Wiedersehen der Sterne - Mailänder Scala eröffnet die Saison mit rauschender Gala ohne Zuschauer

Xl_riccardo_chailly_conducting_the_national_anthem_sept_7_2019_ph_brescia_e_amisano__002_ © Teatro alla Scala

Die Eröffnung der neuen Saison des traditionsreichen Mailänder Opernhauses dem Teatro alla Scala ist das alljährliche Kultur- und Gesellschaftsereignis Italiens. Der Staatspräsident sitzt üblicherweise in der Königsloge, das erlesene Publikum in eleganten Roben stimmt die Hymne an und alles glitzert auf Hochglanz für die Kameras, die in den letzten Jahren das Ereignis und die Premierenaufführung in die Welt übertrugen. Doch heuer ist alles anders. Der prachtvolle Zuschauerraum ist leer, kein Präsident und keine Premiere. Dafür viel Eleganz und feinste Stargesellschaft auf der Bühne und ein Orchester mit Maske.

Das Opernhaus eröffnete diese denkwürdige Saison im Lockdown mit einer geschmackvollen aufwendigen Gala mit den besten Opernsängern unter dem Titel ‚a riveder le stelle‘. Dem Ganzen verleihen die ortsansässigen Modehäuser noch den letzten optischen Schliff, indem sie insbesondere die Sängerinnen in geschmackvollen, ideen- und farbenreichen Roben ausstatten. Dazu wird die Bühne intelligent und ebenso stil- und stimmungsvoll gestaltet. Halbszenisch wirken die dargebotenen Ausschnitte aus verschiedenen italienischen Opern, zum Teil unter Einbezug von Statisten und Requisiten. Die Regie des Abends hat Davide Livermore übernommen. So wird der Abend für Ohr und Aug zum Erlebnis. Zwischen einzelnen Gesangsnummern formulieren Schauspieler überleitende Texte. Die gesprochene Sprache wird zur Melodie und Gefühlswelt.

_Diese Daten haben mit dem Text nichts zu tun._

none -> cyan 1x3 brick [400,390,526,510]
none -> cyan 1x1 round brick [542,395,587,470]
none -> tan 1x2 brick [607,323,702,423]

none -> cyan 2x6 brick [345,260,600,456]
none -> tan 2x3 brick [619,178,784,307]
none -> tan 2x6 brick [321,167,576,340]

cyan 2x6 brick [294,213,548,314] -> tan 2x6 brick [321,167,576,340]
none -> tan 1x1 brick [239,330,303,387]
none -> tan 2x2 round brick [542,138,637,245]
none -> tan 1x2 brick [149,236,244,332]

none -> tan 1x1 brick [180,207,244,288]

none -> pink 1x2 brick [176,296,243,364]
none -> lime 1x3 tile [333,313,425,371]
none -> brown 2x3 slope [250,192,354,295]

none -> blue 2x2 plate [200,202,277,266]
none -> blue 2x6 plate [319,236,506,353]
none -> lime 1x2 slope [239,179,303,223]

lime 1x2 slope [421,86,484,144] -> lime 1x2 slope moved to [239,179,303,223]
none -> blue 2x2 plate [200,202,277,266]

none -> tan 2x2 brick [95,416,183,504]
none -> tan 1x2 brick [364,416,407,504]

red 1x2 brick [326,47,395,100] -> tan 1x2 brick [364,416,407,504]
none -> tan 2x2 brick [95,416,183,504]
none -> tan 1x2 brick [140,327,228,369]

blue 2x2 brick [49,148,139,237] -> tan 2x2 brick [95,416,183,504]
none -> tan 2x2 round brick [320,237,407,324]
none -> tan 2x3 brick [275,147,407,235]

Luca Salsi als Rigoletto wird mit venezianischen Maskenträgern begleitet, Don Carlo wird in einen durch die Winterlandschaft fahrenden Zug verlegt, man fühlt sich bei Dr. Schiwago wenn Ildar Abdrazakov als Philip seine große Arie im Pelzmantel im Zugabteil abstimmt oder Ludovic Tezier nach berührender Darbietung als Posa am Bahnsteig erschossen wird. Elina Garanca bietet noch in perlenbesetzter Robe die schmissige Arie der Welt, „o don fatal“ der Eboli mit sauberen Registerwechsel und verführerischer Tiefe.

Lisette Oropesa führt Lucia an den Strand, die Brandung ist nahezu fühlbar auf großer Leinwand eingespielt. So geht es weiter in stimmungsvollen Bildern, die Damen in verführerischen Roben, die Herren in bestens sitzenden Fracks. Kristine Opolais als Madame Butterfly, Andreas Schager und Camilla Nylund als Siegmund und Sieglinde, Juan Diego Florez, Aleksandra Kurzak, Piotr Beczala, Benjamin Bernheim und viele weitere bestreiten den Abend und überschütten wahrlich mit Meisterleistung und bezaubernden Arien das Publikum am Bildschirm. Riccardo Chailly führt mit Maske das Orchester der Mailänder Scala mit Raffinesse und Umsicht und drängt sich nicht in den Vordergrund.

Dieses großartige und mühevoll zusammengesetzte Programm lässt die Einschränkungen und Entbehrungen der letzten Wochen vergessen und ist eine würdevolle Eröffnung. Hoffen wir, dass möglichst bald das Haus wieder lebendig wird und das begeisterte Publikum die Plätze und die Künstler die Bühne füllen dürfen.